The discussion was about finding a good structure for a DTs using ITL unsupervised learning. Shalom and I discussed about Sinisa’s work, using wavelets as features in DTs, how to make a different scale images that still have some correlation between the same pixels in the different scales.

- How to incorporate ITL unsupervised clustering into the Dynamic Trees Bayesian Networks. First I read the paper from Jenssen, the paper is very easy to understand and gives very clear idea of how we can use the ITL for making DAG unsupervisedly. However, the work is pretty much heuristic and computationally expensive since we have to tune the sigma and we have to find the direction of force for each point in the space which takes very long time. As Sudir’s work is more convenient since it gives a closed-form update rules for each point, therefore, I will use his segmentation method to build the structure. For this work, the only parameter we will have to play with is sigma; smaller sigma gives more number of clusters. On the other hand, bigger sigma gives smaller number of clusters. Consequently we will use the small sigma at the leaf nodes and big sigma at the root node.
- We may use the wavelets coefficients as features for finding DTs structure. There are 2 classic papers to read: 1) “Wavelet-based statistical signal processing using hidden Markov models” (1998) by Crouse, M.S. Nowak, R.D. Baraniuk, R.G. and 2) “
**Approximating discrete probability distributions with dependence trees”**(1968) Chow, C.; Liu, C. - We can make observations in each scale by using wavelet decompose the image into several scale, then we might be able to reconnect the links.

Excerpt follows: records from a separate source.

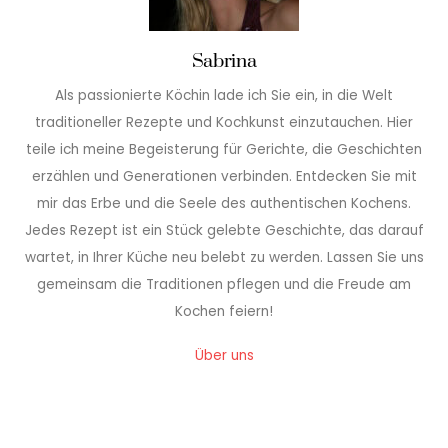
Sabrina
Als passionierte Köchin lade ich Sie ein, in die Welt
traditioneller Rezepte und Kochkunst einzutauchen. Hier
teile ich meine Begeisterung für Gerichte, die Geschichten
erzählen und Generationen verbinden. Entdecken Sie mit
mir das Erbe und die Seele des authentischen Kochens.
Jedes Rezept ist ein Stück gelebte Geschichte, das darauf
wartet, in Ihrer Küche neu belebt zu werden. Lassen Sie uns
gemeinsam die Traditionen pflegen und die Freude am
Kochen feiern!
Über uns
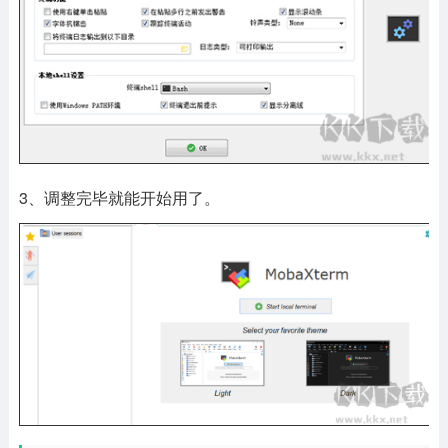
3、调整完毕就能开始用了。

- We can also make observations in each scale by using Gaussian blur, resample (Sinisa’s work) applied to the image, then find some relationship between the upper-scale pixels and the lower-scale pixels. However, using Gaussian blur may not be a powerful method because it does not show much about the relationship across the scale, whereas, the wavelets and resampling might do a good job on that.
- If we really want to make a multi-scale image by bluring, we will have to design a blur function such that it will boost or remain the relationship between the across-scale pixels. How can we design such a blur function? Of course it might be an adaptive one!!!